Человеческая психика попадает в тиски таких перегрузок, каких у нее никогда не было. И чтобы уберечь себя от распада, она начинает экономить нервные силы — отпускает меньше этих сил в каждое ощущение, в каждое переживание. В подсознании человека возникает новый психологический механизм — глушитель эмоций. Он спасает психику от разбалансирования, но человеческие чувства слабеют, делаются менее сердечными, эмоциональными, более головными, рациональными, чем раньше. Такое обеднение чувств — первая резко невыгодная для нас перемена в современной психологии. Это плата за приспособление наших нервов к нынешнему сверхритму жизни.

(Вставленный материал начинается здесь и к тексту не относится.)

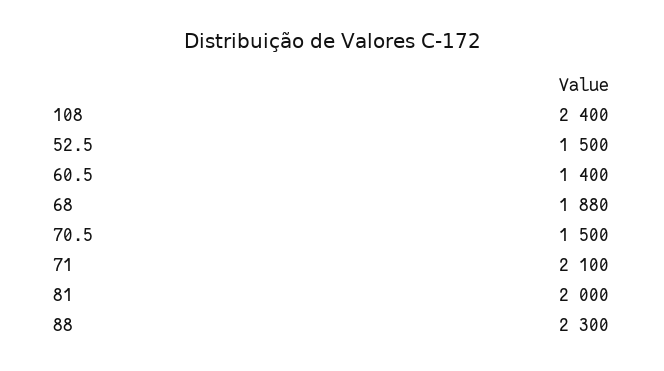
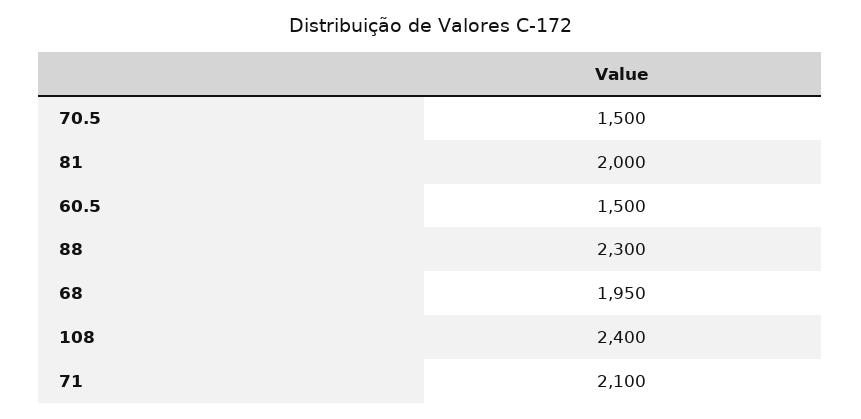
  {
    "108": 2400,
-   "52.5": 1500,
-   "60.5": 1400,
+   "60.5": 1500,
-   "68": 1880,
+   "68": 1950,
    "70.5": 1500,
    "71": 2100,
    "81": 2000,
    "88": 2300
  }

Рассудочных людей становится все больше. А человек-рационал хуже приспособлен к семейной жизни: его привязанность к близким людям слабее, все его чувства — любовные, дружеские, родительские, родственные — резко теряют в глубине и долготе.
А как действует на людей взрыв контактов, который принесла с собой нынешняя городская жизнь?
Английские социологи подсчитали, что у среднего горожанина сейчас от пятисот до двух тысяч знакомых. Это могло бы расширять кругозор людей, углублять их общение друг с другом. Но взрыв контактов мельчит эти контакты, снижает их глубину, лишает душевности. Более того, ежедневные контакты с тысячами людей — на работе, на улицах, в магазинах, в транспорте — резко перенапрягают нервы, усиливают потоки тягостных эмоций.
Так же перегружают наши нервы и взрыв информации, и постоянно растущие шумы, и загрязненный воздух, и отъединение от природы…
В ответ на атаки города человеческая психика создает еще один щит обороны: мозг начинает вырабатывать наборы эмоциональных шаблонов, стандартов — одинаковых откликов на разных людей, разные сигналы жизни. На привычные отклики идет меньше нервных сил, и это спасает их от перерасхода. Но мы дорого платим за такое спасение: наши чувства — у кого больше, у кого меньше — обезличиваются, теряют в личном своеобразии. Обезличивание чувств (после ослабления и орассудочивания чувств) крупная перемена в психологии современного человека.